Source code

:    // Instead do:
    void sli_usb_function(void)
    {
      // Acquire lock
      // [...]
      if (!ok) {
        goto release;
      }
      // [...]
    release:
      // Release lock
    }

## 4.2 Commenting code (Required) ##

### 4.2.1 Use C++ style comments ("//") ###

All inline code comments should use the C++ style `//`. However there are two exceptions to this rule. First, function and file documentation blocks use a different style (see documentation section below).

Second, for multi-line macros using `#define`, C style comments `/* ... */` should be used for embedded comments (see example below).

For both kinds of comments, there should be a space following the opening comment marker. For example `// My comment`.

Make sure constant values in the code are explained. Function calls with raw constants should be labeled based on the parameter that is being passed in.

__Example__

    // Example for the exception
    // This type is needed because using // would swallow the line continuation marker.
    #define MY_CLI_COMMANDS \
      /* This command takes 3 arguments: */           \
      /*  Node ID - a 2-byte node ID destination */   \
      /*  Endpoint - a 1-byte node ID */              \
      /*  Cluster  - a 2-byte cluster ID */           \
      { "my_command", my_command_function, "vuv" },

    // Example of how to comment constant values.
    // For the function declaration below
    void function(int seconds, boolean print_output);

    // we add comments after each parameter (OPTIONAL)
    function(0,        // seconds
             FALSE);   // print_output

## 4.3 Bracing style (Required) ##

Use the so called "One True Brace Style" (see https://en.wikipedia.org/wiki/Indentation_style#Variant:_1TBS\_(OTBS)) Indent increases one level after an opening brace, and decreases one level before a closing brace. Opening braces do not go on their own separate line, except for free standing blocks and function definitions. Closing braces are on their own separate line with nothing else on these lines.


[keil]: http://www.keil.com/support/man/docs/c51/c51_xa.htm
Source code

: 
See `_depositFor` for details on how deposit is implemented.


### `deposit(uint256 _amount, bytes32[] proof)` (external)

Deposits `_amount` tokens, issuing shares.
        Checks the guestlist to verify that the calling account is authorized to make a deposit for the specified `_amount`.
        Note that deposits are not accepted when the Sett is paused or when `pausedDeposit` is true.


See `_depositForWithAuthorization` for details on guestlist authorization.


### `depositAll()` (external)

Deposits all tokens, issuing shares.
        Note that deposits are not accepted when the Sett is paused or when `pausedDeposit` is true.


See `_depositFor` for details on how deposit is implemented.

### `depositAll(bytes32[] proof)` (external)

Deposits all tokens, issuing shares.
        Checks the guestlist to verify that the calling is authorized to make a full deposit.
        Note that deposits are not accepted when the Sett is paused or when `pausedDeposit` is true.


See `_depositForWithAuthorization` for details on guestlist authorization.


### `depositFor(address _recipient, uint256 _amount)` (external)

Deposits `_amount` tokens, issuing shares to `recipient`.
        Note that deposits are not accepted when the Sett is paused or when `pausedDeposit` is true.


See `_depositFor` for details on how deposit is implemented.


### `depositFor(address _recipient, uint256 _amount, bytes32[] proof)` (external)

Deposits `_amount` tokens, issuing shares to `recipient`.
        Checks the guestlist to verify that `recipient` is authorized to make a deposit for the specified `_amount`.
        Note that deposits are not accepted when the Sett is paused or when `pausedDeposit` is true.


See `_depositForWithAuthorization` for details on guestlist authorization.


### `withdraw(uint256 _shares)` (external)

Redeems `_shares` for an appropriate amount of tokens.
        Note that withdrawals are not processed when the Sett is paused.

- - - - - - -

WHAT THE EXERCISE ASKS:
Your answer must be the line containing "Checks the guestlist to verify that the calling is" through the last line above, copied exactly, with nothing added.

WORKED SOLUTION:
        Checks the guestlist to verify that the calling is authorized to make a full deposit.
        Note that deposits are not accepted when the Sett is paused or when `pausedDeposit` is true.


See `_depositForWithAuthorization` for details on guestlist authorization.


### `depositFor(address _recipient, uint256 _amount)` (external)

Deposits `_amount` tokens, issuing shares to `recipient`.
        Note that deposits are not accepted when the Sett is paused or when `pausedDeposit` is true.


See `_depositFor` for details on how deposit is implemented.


### `depositFor(address _recipient, uint256 _amount, bytes32[] proof)` (external)

Deposits `_amount` tokens, issuing shares to `recipient`.
        Checks the guestlist to verify that `recipient` is authorized to make a deposit for the specified `_amount`.
        Note that deposits are not accepted when the Sett is paused or when `pausedDeposit` is true.


See `_depositForWithAuthorization` for details on guestlist authorization.


### `withdraw(uint256 _shares)` (external)

Redeems `_shares` for an appropriate amount of tokens.
        Note that withdrawals are not processed when the Sett is paused.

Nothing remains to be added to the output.